Supplied data:
-*-*-

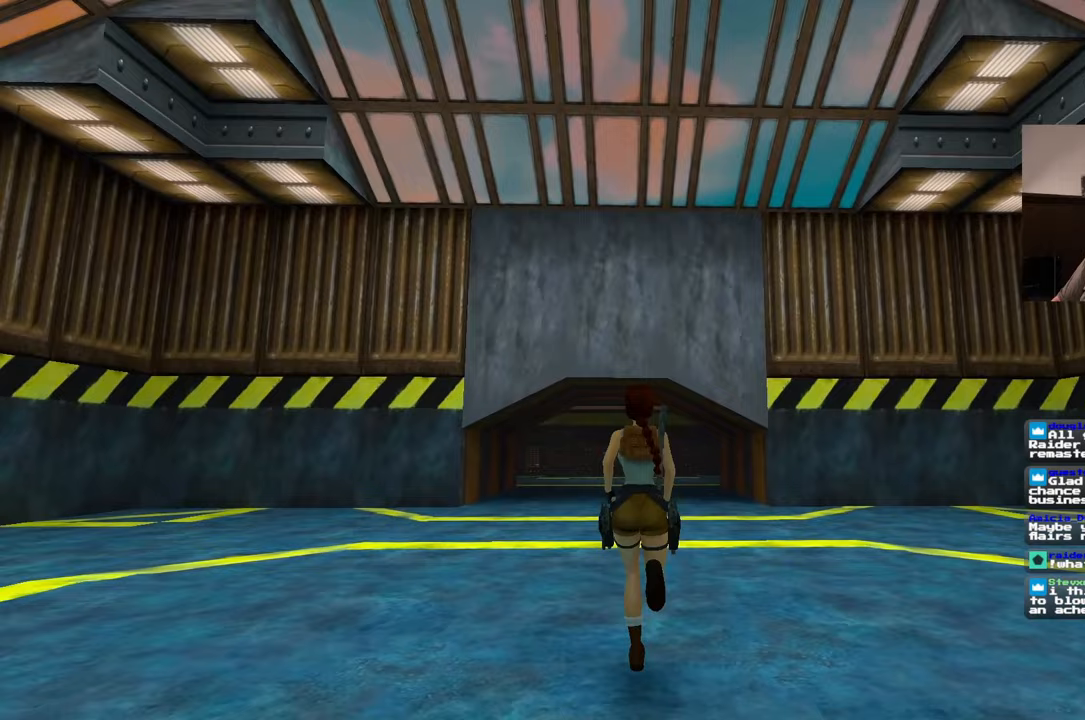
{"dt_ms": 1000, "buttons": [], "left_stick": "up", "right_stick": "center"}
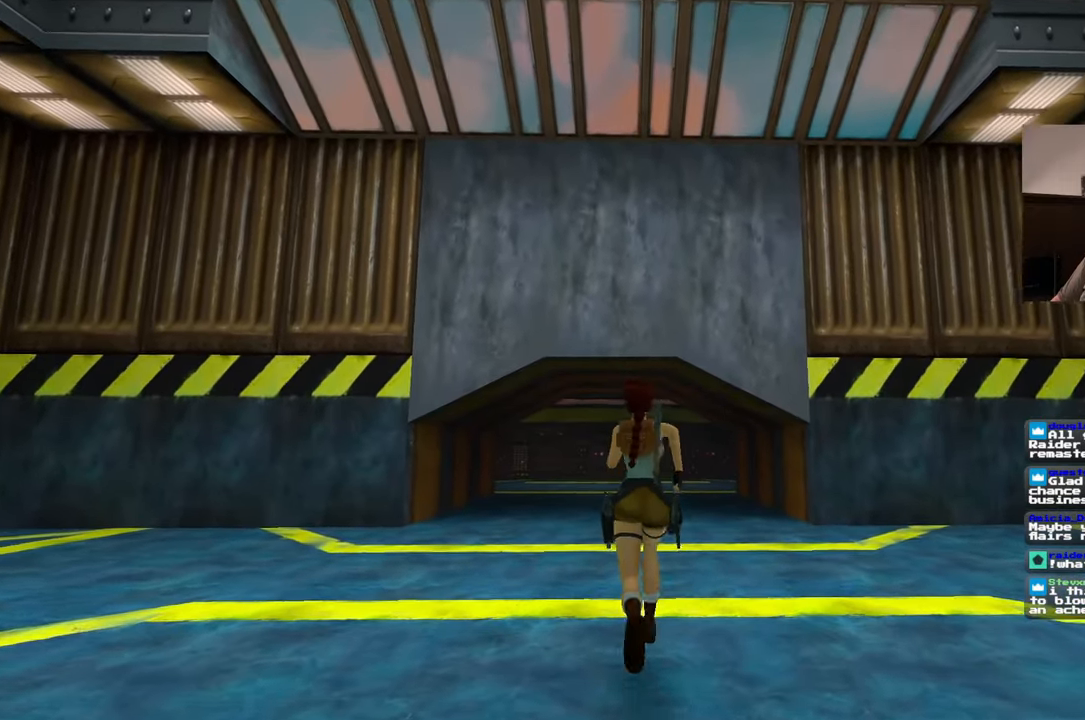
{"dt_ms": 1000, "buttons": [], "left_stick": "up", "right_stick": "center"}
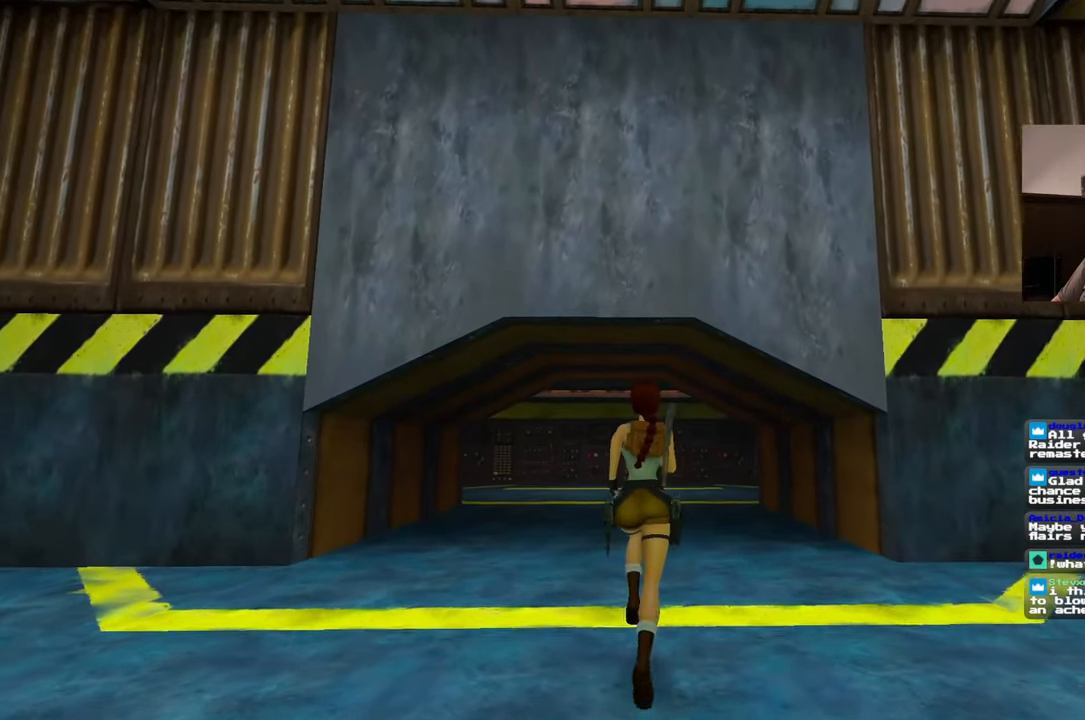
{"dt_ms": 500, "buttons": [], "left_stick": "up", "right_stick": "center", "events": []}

-*-*-

Aim of the task: What the answer must hold: all the data above, given again exactly, without pictures.

Response below:
{"dt_ms": 1000, "buttons": [], "left_stick": "up", "right_stick": "center"}
{"dt_ms": 1000, "buttons": [], "left_stick": "up", "right_stick": "center"}
{"dt_ms": 500, "buttons": [], "left_stick": "up", "right_stick": "center", "events": []}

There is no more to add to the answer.